▶ _Exercise description_
Update the records below by changing every instance of "data analysis" to "data science", and give them back in full with nothing else changed.

Record excerpts below:

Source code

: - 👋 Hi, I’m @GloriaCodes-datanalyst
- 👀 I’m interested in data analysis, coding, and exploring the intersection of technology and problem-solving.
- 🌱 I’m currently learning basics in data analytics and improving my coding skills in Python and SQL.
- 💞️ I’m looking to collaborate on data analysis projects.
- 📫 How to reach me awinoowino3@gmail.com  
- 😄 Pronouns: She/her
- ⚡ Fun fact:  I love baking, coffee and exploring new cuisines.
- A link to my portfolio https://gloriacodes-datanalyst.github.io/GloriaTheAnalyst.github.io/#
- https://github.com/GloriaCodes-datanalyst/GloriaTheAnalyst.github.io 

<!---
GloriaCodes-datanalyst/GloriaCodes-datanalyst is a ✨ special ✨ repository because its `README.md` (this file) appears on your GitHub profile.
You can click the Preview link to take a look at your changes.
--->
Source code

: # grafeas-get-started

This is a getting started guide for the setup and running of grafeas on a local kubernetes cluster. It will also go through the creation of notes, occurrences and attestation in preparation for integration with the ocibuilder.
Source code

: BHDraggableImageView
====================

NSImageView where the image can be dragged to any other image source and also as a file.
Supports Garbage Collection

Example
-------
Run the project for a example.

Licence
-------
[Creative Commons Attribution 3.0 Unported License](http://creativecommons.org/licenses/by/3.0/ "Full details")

End of Record excerpts.

▶ _Your response_
Source code

: - 👋 Hi, I’m @GloriaCodes-datanalyst
- 👀 I’m interested in data science, coding, and exploring the intersection of technology and problem-solving.
- 🌱 I’m currently learning basics in data analytics and improving my coding skills in Python and SQL.
- 💞️ I’m looking to collaborate on data science projects.
- 📫 How to reach me awinoowino3@gmail.com  
- 😄 Pronouns: She/her
- ⚡ Fun fact:  I love baking, coffee and exploring new cuisines.
- A link to my portfolio https://gloriacodes-datanalyst.github.io/GloriaTheAnalyst.github.io/#
- https://github.com/GloriaCodes-datanalyst/GloriaTheAnalyst.github.io 

<!---
GloriaCodes-datanalyst/GloriaCodes-datanalyst is a ✨ special ✨ repository because its `README.md` (this file) appears on your GitHub profile.
You can click the Preview link to take a look at your changes.
--->
Source code

: # grafeas-get-started

This is a getting started guide for the setup and running of grafeas on a local kubernetes cluster. It will also go through the creation of notes, occurrences and attestation in preparation for integration with the ocibuilder.
Source code

: BHDraggableImageView
====================

NSImageView where the image can be dragged to any other image source and also as a file.
Supports Garbage Collection

Example
-------
Run the project for a example.

Licence
-------
[Creative Commons Attribution 3.0 Unported License](http://creativecommons.org/licenses/by/3.0/ "Full details")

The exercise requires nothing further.